The lawsuit, filed in U.S. District Court Western District of Washington in Seattle, stems from a March 2022 inspection of an Amazon facility in Kent, Washington, in which the department alleged “several ‘serious willful’ violations, not of any specific workplace safety regulation but of the general duty of all employers to maintain a hazard-free workplace.”

The citation further alleged that Amazon had failed to address various alleged ergonomic hazards despite the absence of any specific ergonomic standards in either the Washington or federal occupational health and safety laws, according to the lawsuit.

Amazon said it challenged those allegations in state administrative proceedings, and that challenge remains pending, with an evidentiary hearing scheduled for early 2023, according to the complaint. 

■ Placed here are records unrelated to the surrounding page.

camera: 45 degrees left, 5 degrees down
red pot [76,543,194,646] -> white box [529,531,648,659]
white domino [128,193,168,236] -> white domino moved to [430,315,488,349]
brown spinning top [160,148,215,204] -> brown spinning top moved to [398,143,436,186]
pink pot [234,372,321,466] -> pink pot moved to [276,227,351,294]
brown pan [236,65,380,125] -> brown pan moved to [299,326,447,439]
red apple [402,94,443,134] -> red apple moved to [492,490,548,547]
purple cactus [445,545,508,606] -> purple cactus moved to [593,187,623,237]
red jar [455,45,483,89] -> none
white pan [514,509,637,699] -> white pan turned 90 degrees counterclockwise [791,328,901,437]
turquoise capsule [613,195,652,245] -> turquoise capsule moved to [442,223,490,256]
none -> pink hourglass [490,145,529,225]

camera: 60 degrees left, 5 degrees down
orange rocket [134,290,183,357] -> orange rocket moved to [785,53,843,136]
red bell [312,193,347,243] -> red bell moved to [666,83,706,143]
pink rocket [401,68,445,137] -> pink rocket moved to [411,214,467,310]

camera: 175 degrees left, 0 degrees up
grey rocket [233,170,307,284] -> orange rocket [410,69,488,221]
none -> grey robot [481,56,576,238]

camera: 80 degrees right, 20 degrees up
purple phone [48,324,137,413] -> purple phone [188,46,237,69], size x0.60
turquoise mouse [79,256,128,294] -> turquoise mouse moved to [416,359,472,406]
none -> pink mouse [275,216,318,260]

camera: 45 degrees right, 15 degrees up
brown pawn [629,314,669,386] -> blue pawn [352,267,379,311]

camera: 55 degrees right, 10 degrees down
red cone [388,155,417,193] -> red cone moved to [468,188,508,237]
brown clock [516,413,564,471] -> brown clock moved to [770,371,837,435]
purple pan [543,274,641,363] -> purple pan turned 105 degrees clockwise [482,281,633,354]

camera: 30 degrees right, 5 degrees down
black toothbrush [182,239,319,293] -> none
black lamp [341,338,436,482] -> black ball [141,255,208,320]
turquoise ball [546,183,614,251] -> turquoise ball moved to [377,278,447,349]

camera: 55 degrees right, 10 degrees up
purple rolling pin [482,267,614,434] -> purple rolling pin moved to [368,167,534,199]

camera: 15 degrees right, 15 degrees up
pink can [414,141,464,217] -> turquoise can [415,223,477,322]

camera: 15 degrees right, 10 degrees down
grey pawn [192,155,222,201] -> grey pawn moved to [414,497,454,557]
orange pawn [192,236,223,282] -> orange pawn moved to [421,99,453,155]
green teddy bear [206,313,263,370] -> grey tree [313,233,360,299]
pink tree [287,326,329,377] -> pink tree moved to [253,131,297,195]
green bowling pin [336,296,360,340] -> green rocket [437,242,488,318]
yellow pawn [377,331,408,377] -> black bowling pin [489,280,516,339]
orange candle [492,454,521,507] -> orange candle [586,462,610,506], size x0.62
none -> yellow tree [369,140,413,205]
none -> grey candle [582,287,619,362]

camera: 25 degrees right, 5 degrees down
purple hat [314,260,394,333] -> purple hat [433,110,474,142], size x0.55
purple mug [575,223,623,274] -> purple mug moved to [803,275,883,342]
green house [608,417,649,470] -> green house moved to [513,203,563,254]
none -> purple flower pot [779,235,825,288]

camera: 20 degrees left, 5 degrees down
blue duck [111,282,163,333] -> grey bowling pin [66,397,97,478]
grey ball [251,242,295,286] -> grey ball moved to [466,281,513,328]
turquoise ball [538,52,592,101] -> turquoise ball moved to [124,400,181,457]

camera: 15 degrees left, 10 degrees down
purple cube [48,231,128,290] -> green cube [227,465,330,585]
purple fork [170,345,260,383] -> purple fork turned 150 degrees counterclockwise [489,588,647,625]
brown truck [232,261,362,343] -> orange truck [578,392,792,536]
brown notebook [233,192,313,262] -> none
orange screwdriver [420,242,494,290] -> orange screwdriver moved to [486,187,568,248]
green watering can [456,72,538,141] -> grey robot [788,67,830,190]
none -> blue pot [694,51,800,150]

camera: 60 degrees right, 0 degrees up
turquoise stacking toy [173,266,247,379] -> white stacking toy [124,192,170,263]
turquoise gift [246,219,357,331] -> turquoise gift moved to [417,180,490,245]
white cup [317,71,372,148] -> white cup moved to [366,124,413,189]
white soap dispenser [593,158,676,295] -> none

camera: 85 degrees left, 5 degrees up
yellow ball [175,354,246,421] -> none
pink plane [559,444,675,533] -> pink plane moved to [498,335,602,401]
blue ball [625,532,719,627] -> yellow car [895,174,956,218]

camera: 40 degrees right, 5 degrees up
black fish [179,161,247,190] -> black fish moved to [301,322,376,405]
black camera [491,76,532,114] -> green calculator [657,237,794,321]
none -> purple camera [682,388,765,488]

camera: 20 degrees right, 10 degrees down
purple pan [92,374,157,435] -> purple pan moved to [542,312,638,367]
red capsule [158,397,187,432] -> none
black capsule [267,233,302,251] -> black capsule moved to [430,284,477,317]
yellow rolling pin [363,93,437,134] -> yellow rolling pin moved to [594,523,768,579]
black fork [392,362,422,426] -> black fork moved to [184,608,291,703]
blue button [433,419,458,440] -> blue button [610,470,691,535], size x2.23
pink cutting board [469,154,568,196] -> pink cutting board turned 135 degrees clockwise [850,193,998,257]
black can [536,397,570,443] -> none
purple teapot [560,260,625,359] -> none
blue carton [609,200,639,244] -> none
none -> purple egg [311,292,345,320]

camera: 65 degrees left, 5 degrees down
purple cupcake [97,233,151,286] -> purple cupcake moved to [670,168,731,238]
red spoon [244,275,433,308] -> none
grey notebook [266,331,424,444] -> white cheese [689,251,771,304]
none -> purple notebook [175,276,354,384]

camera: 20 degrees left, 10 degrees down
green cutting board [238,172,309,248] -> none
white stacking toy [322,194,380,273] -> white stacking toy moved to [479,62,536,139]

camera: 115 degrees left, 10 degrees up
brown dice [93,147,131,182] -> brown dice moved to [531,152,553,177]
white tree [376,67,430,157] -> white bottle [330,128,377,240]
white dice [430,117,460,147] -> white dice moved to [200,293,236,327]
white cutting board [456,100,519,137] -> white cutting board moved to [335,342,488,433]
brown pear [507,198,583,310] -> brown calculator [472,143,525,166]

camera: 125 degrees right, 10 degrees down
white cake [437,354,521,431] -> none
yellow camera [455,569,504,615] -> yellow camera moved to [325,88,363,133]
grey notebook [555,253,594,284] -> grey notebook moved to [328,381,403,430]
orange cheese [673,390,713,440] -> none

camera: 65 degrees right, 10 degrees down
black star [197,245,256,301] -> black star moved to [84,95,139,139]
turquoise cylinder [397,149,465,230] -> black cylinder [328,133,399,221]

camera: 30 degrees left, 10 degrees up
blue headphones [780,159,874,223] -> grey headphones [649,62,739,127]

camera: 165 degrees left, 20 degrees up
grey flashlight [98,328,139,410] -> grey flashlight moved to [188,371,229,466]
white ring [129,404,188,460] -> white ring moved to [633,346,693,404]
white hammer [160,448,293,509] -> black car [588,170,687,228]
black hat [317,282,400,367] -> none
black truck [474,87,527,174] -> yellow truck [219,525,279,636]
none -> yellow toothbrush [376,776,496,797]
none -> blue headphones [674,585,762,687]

The suit claims that per Washington labor law a company challenging a serious citation is required to abate the alleged hazards first, “before the state has made any effort to satisfy its legal burden to prove that a violation has occurred and before the company has a meaningful opportunity to challenge the allegations,” the lawsuit states.

Amazon further argued that “though the state has yet to prove any violation, if the company does not abate to the state’s satisfaction it can face fines of up to $7,000 per day, per violation. In this case, Amazon could face fines of up to $70,000 per day.” Amazon also claims the state can inspect its facilities and cite the company for the same violations at other facilities, and use the previously issued but still unproven violations as evidence of “willfulness” to justify imposing even stiffer penalties and additional compliance costs,” according to the complaint.

Amazon is seeking an injunction prohibiting the department from “requiring that Amazon implement costly, burdensome, and potentially unnecessary abatement measures until the (d)epartment carries its burden of proving that Amazon has, in fact, violated any safety or health regulation.”

A Department of Labor and Industries spokesman said the department is aware of the lawsuit and will be reviewing the filing with the Attorney General’s Office.